Jogging, yoga, relaxation : un nombre croissant d'adeptes utilisent ces méthodes éprouvées pour réduire le stress.

C'est une chose que de prendre un verre pour se détendre lors d'un repas, c'en est une autre d'utiliser sciemment l'alcool comme agent «anti-stress».

Or justement, pour certains, la consommation d'alcool constitue le moyen privilégié pour réduire leur stress. On comprend aujourd'hui un peu plus pourquoi.

 

L'alcool : une drogue

L'alcool est une drogue. Elle est une drogue parce que l'éthanol, son constituant principal, a pour effet de ralentir l'activité du système nerveux. On dira de l'alcool qu'il est un «dépresseur» de cette activité.

 

Comment donc agit l'alcool ?

Essentiellement de la même façon que les tranquillisants mi¬neurs, utilisés pour leurs propriétés anxiolytiques (anti-anxiété).

En effet, ces médicaments agissent sur certains neurotransmetteurs (les messagers chimiques de notre cerveau) dont le rôle est de ralentir l'activité du cerveau. L'alcool agit de même.

Nombre de scientifiques connaissent depuis longtemps et continuent d'étudier les propriétés anti-anxiété — donc «anti-stress» — de l'alcool.

Aussi n'est-il pas surprenant d'entendre un alcoolique réadapté dire qu'il a longtemps consommé de l'alcool afin de calmer son stress, prenant ainsi en main sa propre forme de traitement médicamenteux.

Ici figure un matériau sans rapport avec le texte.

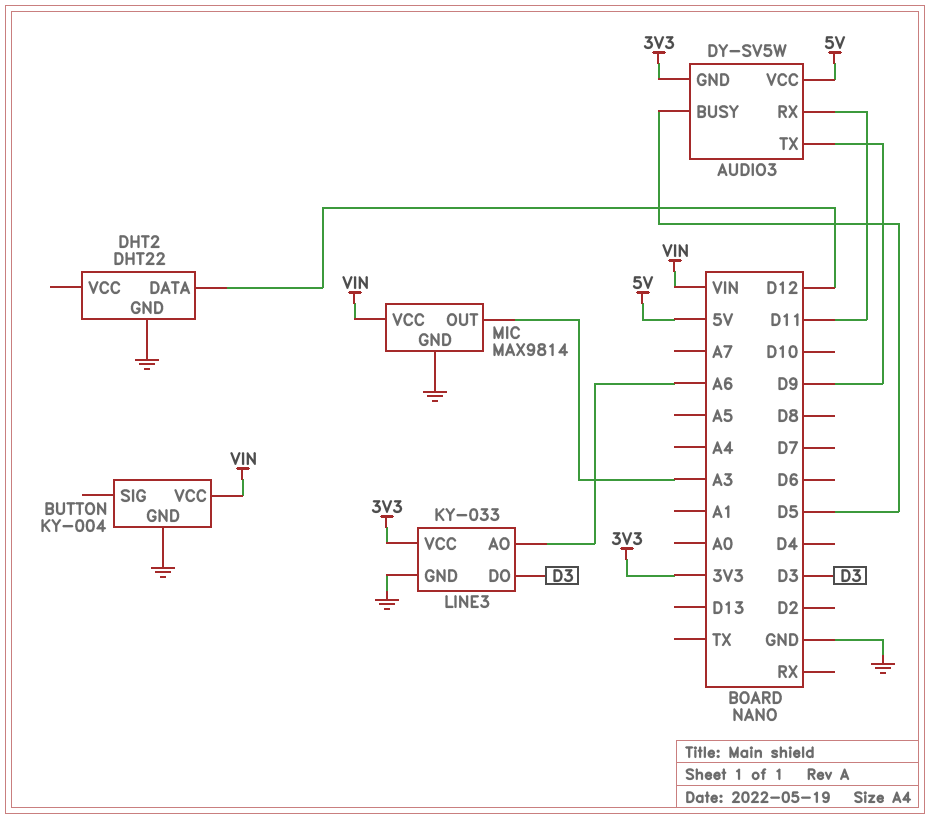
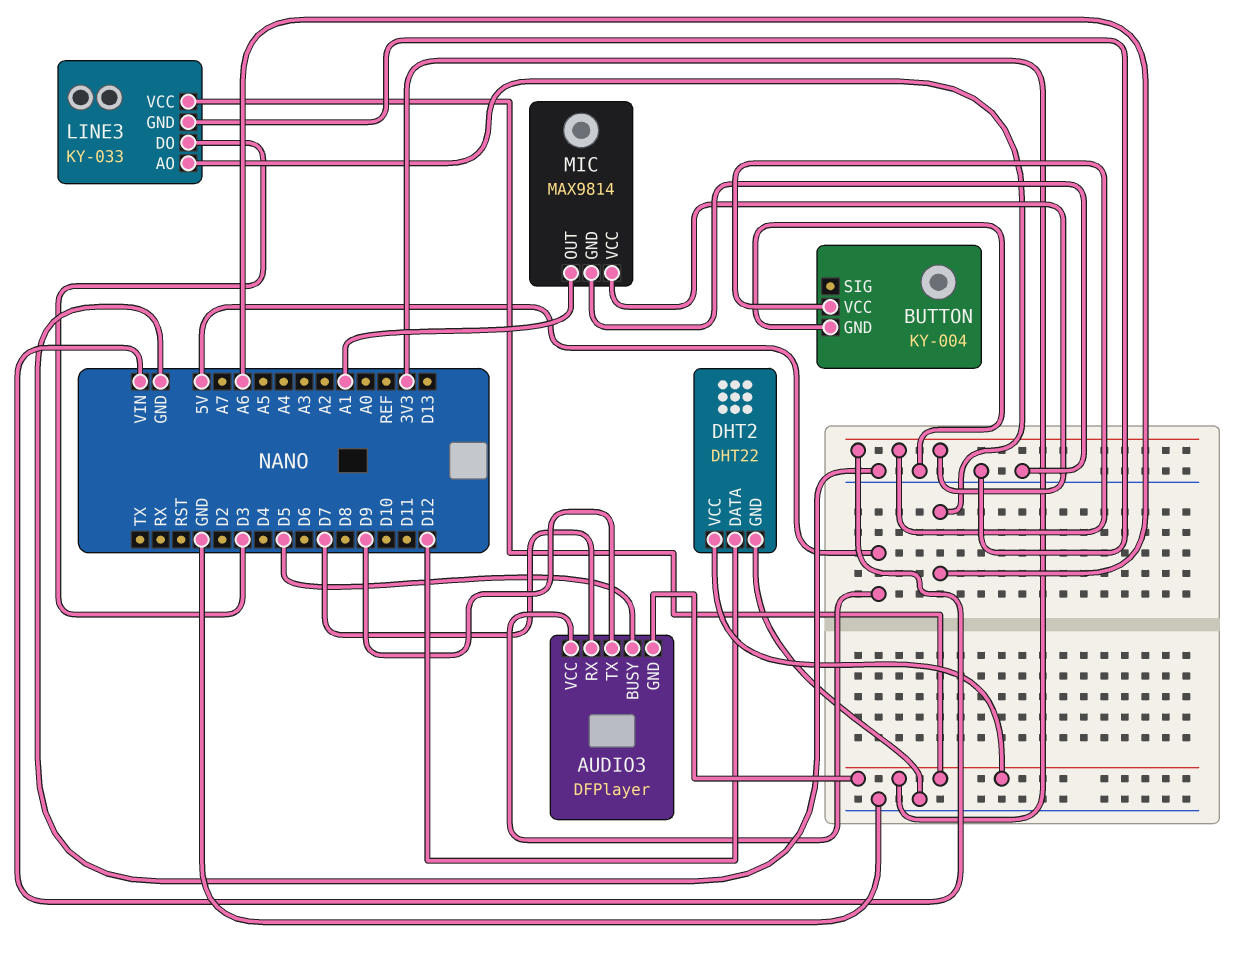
AUDIO3: DY-SV5W -> DFPlayer
AUDIO3 pin RX: D11 -> D7
DHT2 pin VCC: none -> 3V3
MIC pin OUT: A3 -> A1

Pourquoi s'en préoccuper ? Parce que l'alcool — on le comprend mieux maintenant — est un bon moyen de réduire le stress malheureusement.

 

De la consommation la dépendance

La grande majorité des consommateurs d'alcool n'auront jamais de problèmes.

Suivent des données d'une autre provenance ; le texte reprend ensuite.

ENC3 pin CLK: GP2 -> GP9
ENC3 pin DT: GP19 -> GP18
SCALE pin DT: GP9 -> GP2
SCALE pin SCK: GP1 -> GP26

On estime toutefois que de 10% à 12% de la population adulte connaîtra des problèmes liés à la consommation d'alcool.

De plus, des spécialistes croient qu'un nombre élevé de personnes — sans avoir de pro¬blèmes évidents — font de mauvais choix vis-à-vis la consommation d'alcool (alcool et conduite de véhicule, etc.). Ces personnes risquent de devenir dépendantes de l'alcool si elles en font régulièrement un usage non approprié.

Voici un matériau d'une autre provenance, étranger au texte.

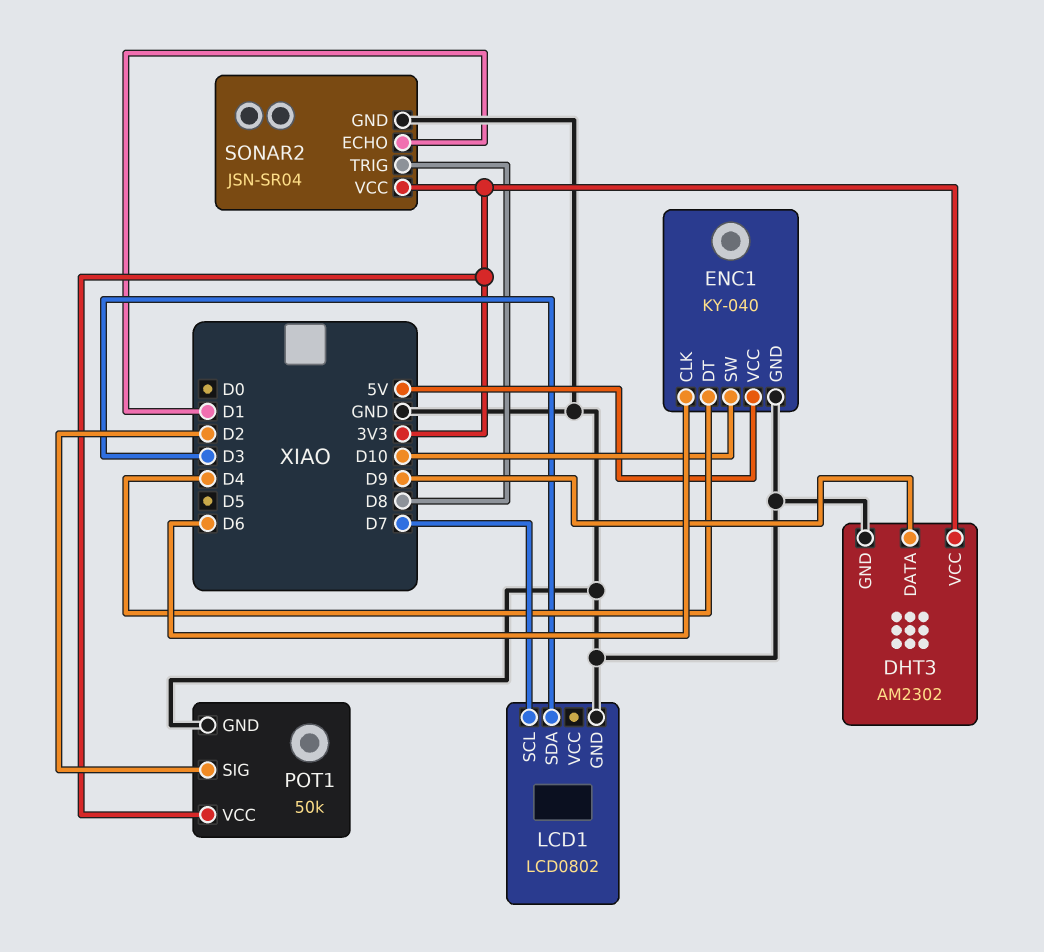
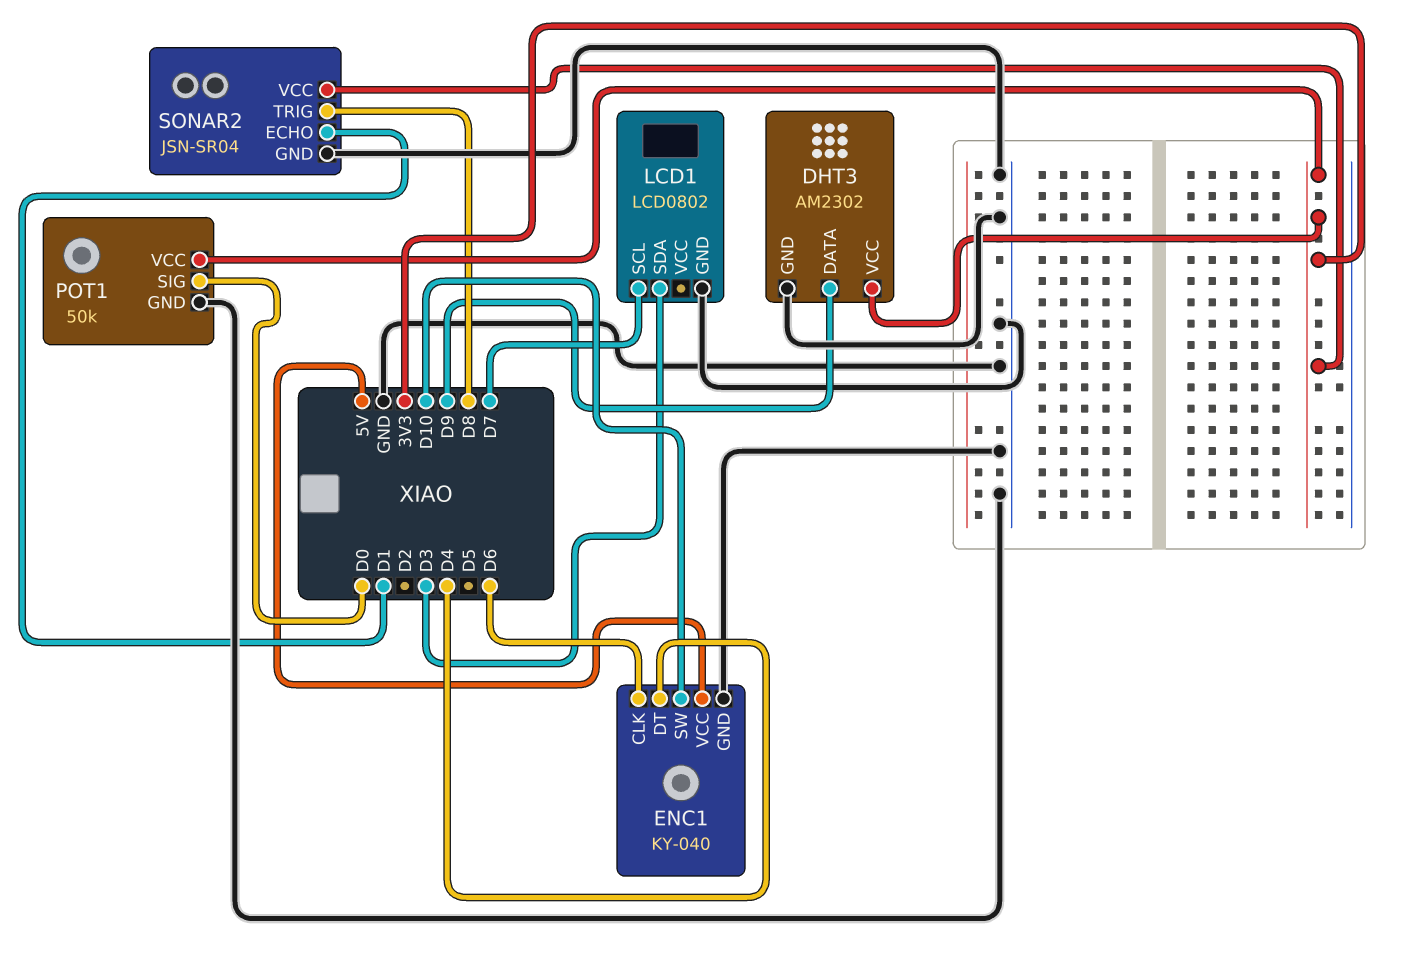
POT1 pin SIG: D2 -> D0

La dépendance à l'alcool — qui peut prendre 5, 10 ou 20 ans avant de se manifester pleinement — suit généralement un con¬tinuum qui va de la consommation périodique, en passant par la consommation excessive, jusqu'à la dépendance (aussi appelé alcoolisme).

Deux signes fondamentaux la caractérisent : la tolérance — le buveur doit augmenter sa dose pour ressentir le même effet; la perte de contrôle — le buveur boit toujours jusqu'à l'ébriété et toujours des quantités au-delà de ce qu'il avait l'intention de boire.

Une fois la dépendance installée, la personne, c'est bien connu, nie avoir un problème et déclare qu'elle peut arrêter n'importe quand !

 

Éléments de solution

Tout le monde, ou presque, éprouve un jour ou l'autre des problèmes de stress. Tous n'y font pas face de la même façon. Certains ont besoin d'utiliser les services confidentiels d'un programme d'aide ou d'une ressource communautaire.

D'autres s'adonnent plutôt à des activités relaxantes; des activités qui canalisent un surplus d'énergie et stimulent des mécanismes régulateurs du cerveau, dont les «morphines naturelles» — les fameuses «endorphines», calmantes, sécrétées après le sport, l'exercice ou autres occupations agréables.

Quoi qu'il en soit, il faut prendre le temps de se connaître et trouver des solutions qui nous sont propres. Il faut cependant bien y penser avant d'utiliser l'alcool comme agent «anti-stress» ! Un jeu qui n'en vaut pas la chandelle.